What you need to do: From the first line to the last, reproduce the records below exactly, omitting any picture.

Data listing:
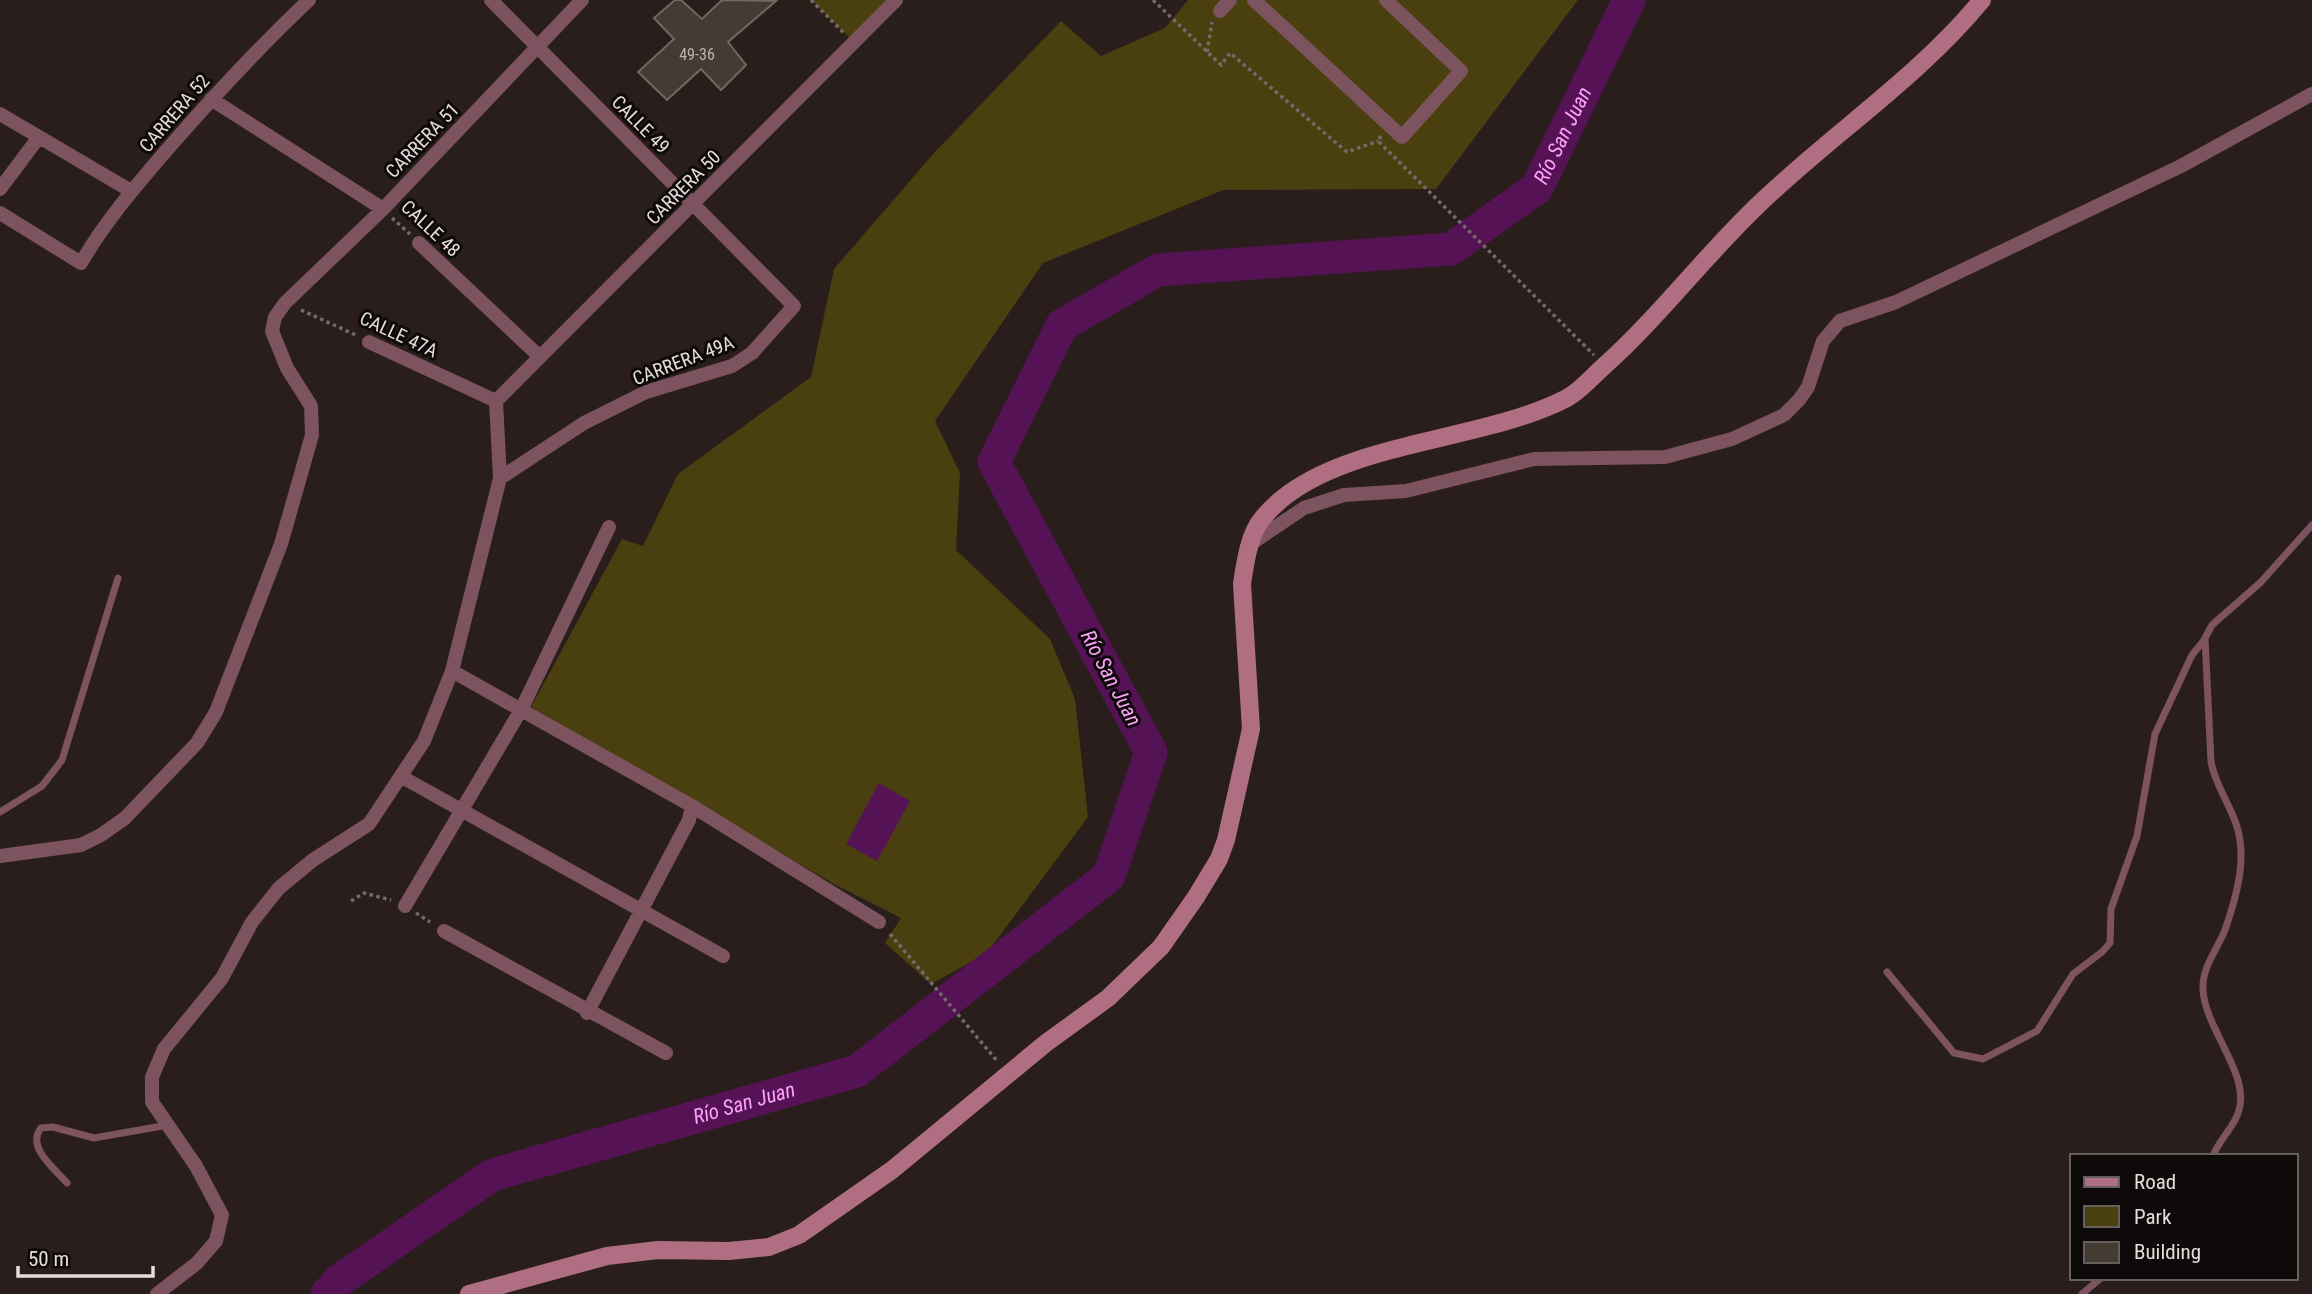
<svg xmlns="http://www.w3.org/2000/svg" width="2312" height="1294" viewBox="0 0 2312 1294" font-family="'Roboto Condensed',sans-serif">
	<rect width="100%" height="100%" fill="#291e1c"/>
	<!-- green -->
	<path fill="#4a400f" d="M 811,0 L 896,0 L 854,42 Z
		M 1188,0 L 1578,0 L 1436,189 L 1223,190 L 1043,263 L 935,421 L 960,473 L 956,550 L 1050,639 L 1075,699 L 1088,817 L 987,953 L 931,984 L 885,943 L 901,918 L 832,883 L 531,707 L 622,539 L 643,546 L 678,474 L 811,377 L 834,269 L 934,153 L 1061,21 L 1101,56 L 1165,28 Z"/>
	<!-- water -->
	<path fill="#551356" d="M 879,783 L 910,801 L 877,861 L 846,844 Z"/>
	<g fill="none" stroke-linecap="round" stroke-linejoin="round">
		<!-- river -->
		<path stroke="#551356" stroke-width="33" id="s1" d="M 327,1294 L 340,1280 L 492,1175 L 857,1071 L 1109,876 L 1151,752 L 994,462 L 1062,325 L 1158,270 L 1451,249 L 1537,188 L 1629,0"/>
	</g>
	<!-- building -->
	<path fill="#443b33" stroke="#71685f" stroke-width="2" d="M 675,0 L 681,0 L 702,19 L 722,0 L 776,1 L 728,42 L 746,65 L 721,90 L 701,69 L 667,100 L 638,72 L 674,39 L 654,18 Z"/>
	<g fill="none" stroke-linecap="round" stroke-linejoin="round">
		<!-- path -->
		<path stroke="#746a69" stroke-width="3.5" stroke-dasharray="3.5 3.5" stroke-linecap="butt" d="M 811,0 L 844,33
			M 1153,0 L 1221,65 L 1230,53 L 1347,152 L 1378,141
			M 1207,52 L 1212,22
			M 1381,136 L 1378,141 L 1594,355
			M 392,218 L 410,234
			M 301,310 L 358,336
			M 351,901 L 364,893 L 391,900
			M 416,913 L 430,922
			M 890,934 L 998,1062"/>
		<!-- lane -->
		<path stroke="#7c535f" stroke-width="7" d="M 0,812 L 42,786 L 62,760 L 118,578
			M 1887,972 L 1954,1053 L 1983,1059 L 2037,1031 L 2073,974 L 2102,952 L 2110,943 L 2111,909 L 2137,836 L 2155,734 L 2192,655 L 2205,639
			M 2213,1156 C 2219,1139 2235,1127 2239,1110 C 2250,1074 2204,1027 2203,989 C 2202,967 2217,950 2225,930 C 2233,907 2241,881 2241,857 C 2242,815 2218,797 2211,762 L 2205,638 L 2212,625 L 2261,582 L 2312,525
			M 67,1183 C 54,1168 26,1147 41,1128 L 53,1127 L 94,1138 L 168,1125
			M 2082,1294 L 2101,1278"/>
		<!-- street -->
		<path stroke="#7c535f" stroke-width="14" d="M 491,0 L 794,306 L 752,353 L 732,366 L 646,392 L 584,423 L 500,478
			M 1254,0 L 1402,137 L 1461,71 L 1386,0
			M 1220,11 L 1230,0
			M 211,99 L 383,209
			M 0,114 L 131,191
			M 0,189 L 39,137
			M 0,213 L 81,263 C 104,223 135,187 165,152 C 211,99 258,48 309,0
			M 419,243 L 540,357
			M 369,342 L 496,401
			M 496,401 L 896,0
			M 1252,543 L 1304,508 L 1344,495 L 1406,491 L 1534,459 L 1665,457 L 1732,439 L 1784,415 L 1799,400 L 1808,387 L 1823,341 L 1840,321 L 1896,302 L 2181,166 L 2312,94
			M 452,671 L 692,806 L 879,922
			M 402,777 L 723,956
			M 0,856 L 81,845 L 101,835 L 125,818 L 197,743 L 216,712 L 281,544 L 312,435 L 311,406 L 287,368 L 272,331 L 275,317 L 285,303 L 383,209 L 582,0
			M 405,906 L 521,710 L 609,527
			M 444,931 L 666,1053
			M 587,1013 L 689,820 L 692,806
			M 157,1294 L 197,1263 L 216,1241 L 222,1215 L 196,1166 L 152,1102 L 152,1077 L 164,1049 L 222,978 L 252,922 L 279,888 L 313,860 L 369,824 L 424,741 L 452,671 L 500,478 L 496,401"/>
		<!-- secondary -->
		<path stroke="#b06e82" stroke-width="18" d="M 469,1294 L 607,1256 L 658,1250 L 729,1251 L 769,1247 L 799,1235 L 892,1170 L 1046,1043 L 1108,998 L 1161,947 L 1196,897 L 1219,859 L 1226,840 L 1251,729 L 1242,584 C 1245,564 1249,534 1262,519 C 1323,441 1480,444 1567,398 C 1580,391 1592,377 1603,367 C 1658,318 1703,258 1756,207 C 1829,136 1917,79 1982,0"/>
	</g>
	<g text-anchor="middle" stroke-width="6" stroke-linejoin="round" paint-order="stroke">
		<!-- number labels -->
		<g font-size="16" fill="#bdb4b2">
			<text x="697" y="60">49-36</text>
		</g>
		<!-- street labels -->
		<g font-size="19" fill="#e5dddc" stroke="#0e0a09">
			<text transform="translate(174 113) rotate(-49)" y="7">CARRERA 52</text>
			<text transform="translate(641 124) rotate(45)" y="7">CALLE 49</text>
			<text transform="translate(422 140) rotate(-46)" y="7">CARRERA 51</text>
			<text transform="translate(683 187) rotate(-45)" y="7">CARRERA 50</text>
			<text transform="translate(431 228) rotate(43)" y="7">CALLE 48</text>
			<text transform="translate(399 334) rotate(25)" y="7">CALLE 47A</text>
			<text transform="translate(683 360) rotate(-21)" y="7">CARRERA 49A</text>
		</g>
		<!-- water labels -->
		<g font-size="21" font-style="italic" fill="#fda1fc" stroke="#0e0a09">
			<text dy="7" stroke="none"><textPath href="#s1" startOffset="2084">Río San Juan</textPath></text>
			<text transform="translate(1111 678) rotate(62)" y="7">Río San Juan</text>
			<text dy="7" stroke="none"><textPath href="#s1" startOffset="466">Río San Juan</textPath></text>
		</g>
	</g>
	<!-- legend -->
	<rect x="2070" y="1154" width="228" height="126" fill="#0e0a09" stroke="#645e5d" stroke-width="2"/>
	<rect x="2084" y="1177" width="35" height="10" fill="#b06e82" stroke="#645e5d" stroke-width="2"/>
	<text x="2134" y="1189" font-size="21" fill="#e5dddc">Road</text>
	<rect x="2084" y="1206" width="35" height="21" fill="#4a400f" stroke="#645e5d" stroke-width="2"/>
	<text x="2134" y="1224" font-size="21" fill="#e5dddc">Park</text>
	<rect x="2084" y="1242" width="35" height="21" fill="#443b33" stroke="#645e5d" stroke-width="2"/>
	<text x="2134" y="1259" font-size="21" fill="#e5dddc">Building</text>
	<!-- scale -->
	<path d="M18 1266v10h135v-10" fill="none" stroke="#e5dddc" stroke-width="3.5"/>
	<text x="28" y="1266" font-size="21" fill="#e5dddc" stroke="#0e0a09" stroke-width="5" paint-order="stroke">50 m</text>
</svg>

Answer for the task:
<svg xmlns="http://www.w3.org/2000/svg" width="2312" height="1294" viewBox="0 0 2312 1294" font-family="'Roboto Condensed',sans-serif">
	<rect width="100%" height="100%" fill="#291e1c"/>
	<!-- green -->
	<path fill="#4a400f" d="M 811,0 L 896,0 L 854,42 Z
		M 1188,0 L 1578,0 L 1436,189 L 1223,190 L 1043,263 L 935,421 L 960,473 L 956,550 L 1050,639 L 1075,699 L 1088,817 L 987,953 L 931,984 L 885,943 L 901,918 L 832,883 L 531,707 L 622,539 L 643,546 L 678,474 L 811,377 L 834,269 L 934,153 L 1061,21 L 1101,56 L 1165,28 Z"/>
	<!-- water -->
	<path fill="#551356" d="M 879,783 L 910,801 L 877,861 L 846,844 Z"/>
	<g fill="none" stroke-linecap="round" stroke-linejoin="round">
		<!-- river -->
		<path stroke="#551356" stroke-width="33" id="s1" d="M 327,1294 L 340,1280 L 492,1175 L 857,1071 L 1109,876 L 1151,752 L 994,462 L 1062,325 L 1158,270 L 1451,249 L 1537,188 L 1629,0"/>
	</g>
	<!-- building -->
	<path fill="#443b33" stroke="#71685f" stroke-width="2" d="M 675,0 L 681,0 L 702,19 L 722,0 L 776,1 L 728,42 L 746,65 L 721,90 L 701,69 L 667,100 L 638,72 L 674,39 L 654,18 Z"/>
	<g fill="none" stroke-linecap="round" stroke-linejoin="round">
		<!-- path -->
		<path stroke="#746a69" stroke-width="3.5" stroke-dasharray="3.5 3.5" stroke-linecap="butt" d="M 811,0 L 844,33
			M 1153,0 L 1221,65 L 1230,53 L 1347,152 L 1378,141
			M 1207,52 L 1212,22
			M 1381,136 L 1378,141 L 1594,355
			M 392,218 L 410,234
			M 301,310 L 358,336
			M 351,901 L 364,893 L 391,900
			M 416,913 L 430,922
			M 890,934 L 998,1062"/>
		<!-- lane -->
		<path stroke="#7c535f" stroke-width="7" d="M 0,812 L 42,786 L 62,760 L 118,578
			M 1887,972 L 1954,1053 L 1983,1059 L 2037,1031 L 2073,974 L 2102,952 L 2110,943 L 2111,909 L 2137,836 L 2155,734 L 2192,655 L 2205,639
			M 2213,1156 C 2219,1139 2235,1127 2239,1110 C 2250,1074 2204,1027 2203,989 C 2202,967 2217,950 2225,930 C 2233,907 2241,881 2241,857 C 2242,815 2218,797 2211,762 L 2205,638 L 2212,625 L 2261,582 L 2312,525
			M 67,1183 C 54,1168 26,1147 41,1128 L 53,1127 L 94,1138 L 168,1125
			M 2082,1294 L 2101,1278"/>
		<!-- street -->
		<path stroke="#7c535f" stroke-width="14" d="M 491,0 L 794,306 L 752,353 L 732,366 L 646,392 L 584,423 L 500,478
			M 1254,0 L 1402,137 L 1461,71 L 1386,0
			M 1220,11 L 1230,0
			M 211,99 L 383,209
			M 0,114 L 131,191
			M 0,189 L 39,137
			M 0,213 L 81,263 C 104,223 135,187 165,152 C 211,99 258,48 309,0
			M 419,243 L 540,357
			M 369,342 L 496,401
			M 496,401 L 896,0
			M 1252,543 L 1304,508 L 1344,495 L 1406,491 L 1534,459 L 1665,457 L 1732,439 L 1784,415 L 1799,400 L 1808,387 L 1823,341 L 1840,321 L 1896,302 L 2181,166 L 2312,94
			M 452,671 L 692,806 L 879,922
			M 402,777 L 723,956
			M 0,856 L 81,845 L 101,835 L 125,818 L 197,743 L 216,712 L 281,544 L 312,435 L 311,406 L 287,368 L 272,331 L 275,317 L 285,303 L 383,209 L 582,0
			M 405,906 L 521,710 L 609,527
			M 444,931 L 666,1053
			M 587,1013 L 689,820 L 692,806
			M 157,1294 L 197,1263 L 216,1241 L 222,1215 L 196,1166 L 152,1102 L 152,1077 L 164,1049 L 222,978 L 252,922 L 279,888 L 313,860 L 369,824 L 424,741 L 452,671 L 500,478 L 496,401"/>
		<!-- secondary -->
		<path stroke="#b06e82" stroke-width="18" d="M 469,1294 L 607,1256 L 658,1250 L 729,1251 L 769,1247 L 799,1235 L 892,1170 L 1046,1043 L 1108,998 L 1161,947 L 1196,897 L 1219,859 L 1226,840 L 1251,729 L 1242,584 C 1245,564 1249,534 1262,519 C 1323,441 1480,444 1567,398 C 1580,391 1592,377 1603,367 C 1658,318 1703,258 1756,207 C 1829,136 1917,79 1982,0"/>
	</g>
	<g text-anchor="middle" stroke-width="6" stroke-linejoin="round" paint-order="stroke">
		<!-- number labels -->
		<g font-size="16" fill="#bdb4b2">
			<text x="697" y="60">49-36</text>
		</g>
		<!-- street labels -->
		<g font-size="19" fill="#e5dddc" stroke="#0e0a09">
			<text transform="translate(174 113) rotate(-49)" y="7">CARRERA 52</text>
			<text transform="translate(641 124) rotate(45)" y="7">CALLE 49</text>
			<text transform="translate(422 140) rotate(-46)" y="7">CARRERA 51</text>
			<text transform="translate(683 187) rotate(-45)" y="7">CARRERA 50</text>
			<text transform="translate(431 228) rotate(43)" y="7">CALLE 48</text>
			<text transform="translate(399 334) rotate(25)" y="7">CALLE 47A</text>
			<text transform="translate(683 360) rotate(-21)" y="7">CARRERA 49A</text>
		</g>
		<!-- water labels -->
		<g font-size="21" font-style="italic" fill="#fda1fc" stroke="#0e0a09">
			<text dy="7" stroke="none"><textPath href="#s1" startOffset="2084">Río San Juan</textPath></text>
			<text transform="translate(1111 678) rotate(62)" y="7">Río San Juan</text>
			<text dy="7" stroke="none"><textPath href="#s1" startOffset="466">Río San Juan</textPath></text>
		</g>
	</g>
	<!-- legend -->
	<rect x="2070" y="1154" width="228" height="126" fill="#0e0a09" stroke="#645e5d" stroke-width="2"/>
	<rect x="2084" y="1177" width="35" height="10" fill="#b06e82" stroke="#645e5d" stroke-width="2"/>
	<text x="2134" y="1189" font-size="21" fill="#e5dddc">Road</text>
	<rect x="2084" y="1206" width="35" height="21" fill="#4a400f" stroke="#645e5d" stroke-width="2"/>
	<text x="2134" y="1224" font-size="21" fill="#e5dddc">Park</text>
	<rect x="2084" y="1242" width="35" height="21" fill="#443b33" stroke="#645e5d" stroke-width="2"/>
	<text x="2134" y="1259" font-size="21" fill="#e5dddc">Building</text>
	<!-- scale -->
	<path d="M18 1266v10h135v-10" fill="none" stroke="#e5dddc" stroke-width="3.5"/>
	<text x="28" y="1266" font-size="21" fill="#e5dddc" stroke="#0e0a09" stroke-width="5" paint-order="stroke">50 m</text>
</svg>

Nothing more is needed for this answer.